To run a distributed Klocwork analysis in Electric Cloud, run kwecbuild from your build directory:
kwecbuild --ec-make <path_to_emake> [<other_options>] <build_specification_file>
where:
- <path_to_emake> is the path to the Electric Cloud emake utility
- <other_options> are any of the kwecbuild options
- <build_specification_file> is a build specification file created by kwinject
Important:
- kwecbuild must be executed from same directory as the Electric Cloud integration build.
- The output (tables) directory for kwecbuild must be under the current working directory.
Example
kwecbuild --ec-make /opt/ecloud/i686_Linux/bin/emake --ec-host server01 --output-dir tables kwinject.out
This example command outputs Klocwork tables to the tables subdirectory of the current working directory.
Where does kwecbuild run the various Klocwork analysis stages?
- The compilation stage is integrated into the Electric Cloud environment. The generated make file is located at <output_tables_directory>/makefile.
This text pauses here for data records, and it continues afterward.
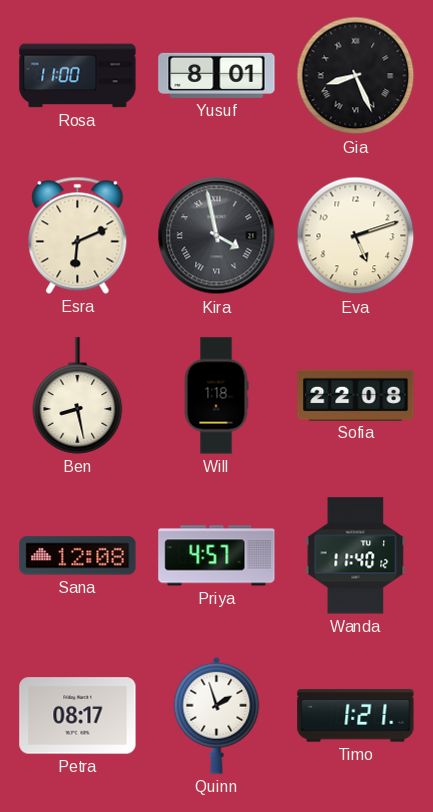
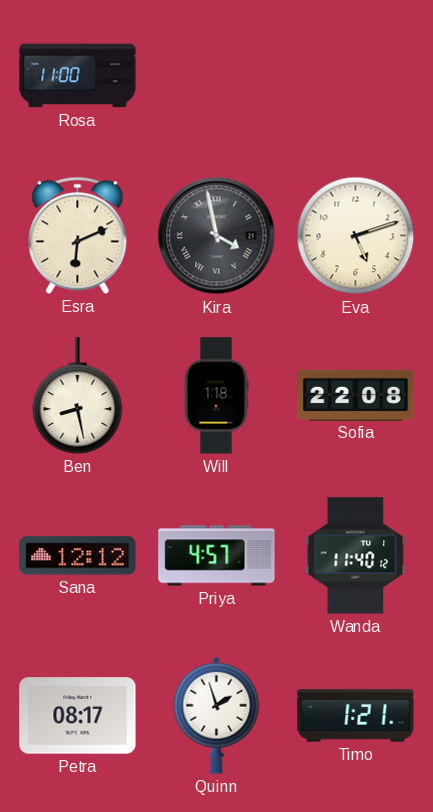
Yusuf: 8:01 -> none
Gia: 8:26 -> none
Sana: 12:08 -> 12:12
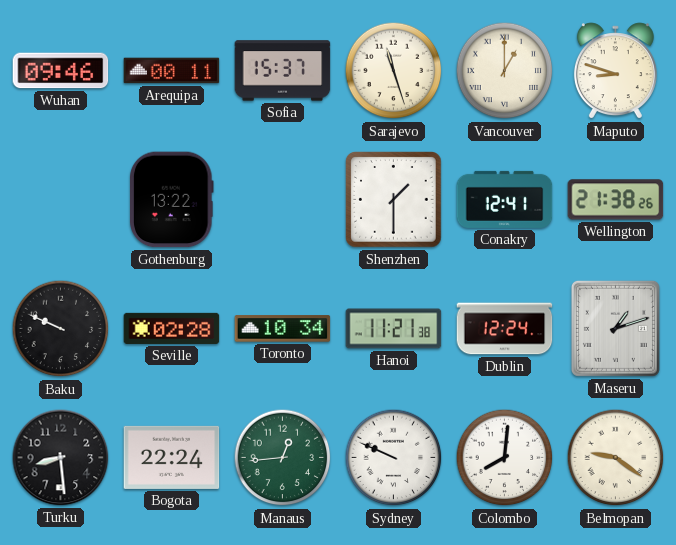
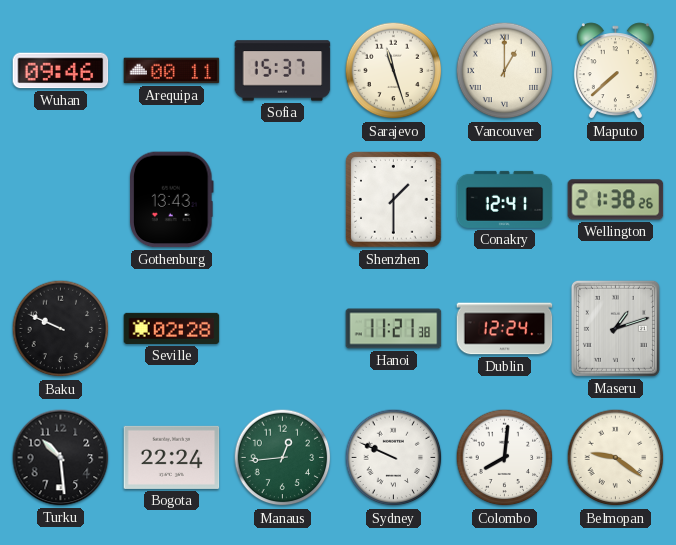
Maputo: 8:48 -> 7:38
Gothenburg: 13:22 -> 13:43
Toronto: 10:34 -> none
Turku: 8:29 -> 10:29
- The issue detection stage is integrated into the Electric Cloud environment. The generated make file is located at <output_tables_directory>/clef/ecMakefile.
- The linking and reports stages are executed locally.
Limitations
- Only a full, complete analysis is supported. Incremental analysis is not supported, and it is not possible to resume an analysis with kwecbuild.
- Multibyte characters (such as Japanese) are not supported by kwecbuild.
Example
The following example uses the open-source project readline.
The <Server_install>/bin directory has been added to $PATH.
Our current working directory is /space/source/x86-32/c/readline/5.2.
Creating a build specification for Electric Cloud
First we need to create a build specification, which will then be used as the basis for our integration build analysis.
- We run emake to generate an annotation file.
-
/opt/ecloud/i686_Linux/bin/emake --emake-cm=localhost --emake-annodetail=basic --emake-annofile=emake.xml
- This command specifies that the emake cluster manager is on localhost, and creates an annotation file named emake.xml.
- We convert the annotation into a build trace with kwlogparser.
-
kwlogparser --output emake.trace emake-annotation emake.xml
- This command converts emake.xml into a build trace named emake.trace.
- We convert the build trace into a build specification with kwinject.
-
kwinject —-trace-in emake.trace
- This command generates a build specification from emake.trace . The default output build specification file name, kwinject.out , will be used.
Running a distributed analysis with kwecbuild
Now we can use the build specification to run a distributed analysis.
- We ensure that our current working directory is the same directory as our Electric Cloud integrated build.
- /space/source/x86-32/c/readline/5.2
- We run a distributed Klocwork analysis in Electric Cloud, using the build specification as input.
- kwecbuild --force --license-host flex1 --ec-make /opt/ecloud/i686_Linux/bin/emake --ec-host localhost --output-dir tables kwinject.out
- This command runs a distributed analysis on the build specification kwinject.out. Note that as required, the output directory for kwecbuild is inside the current working directory. The --force option allows us to overwrite data from a previous analysis.
- We make sure the Klocwork Servers are running before performing the next two steps. See Starting the Klocwork Servers.
- We create a Klocwork project.
- kwadmin create-project readline52
- This command creates a project named readline52.
- We load the analysis results into the database.
- kwadmin load readline52 tables
- This command loads the data in the tables directory into the Klocwork database.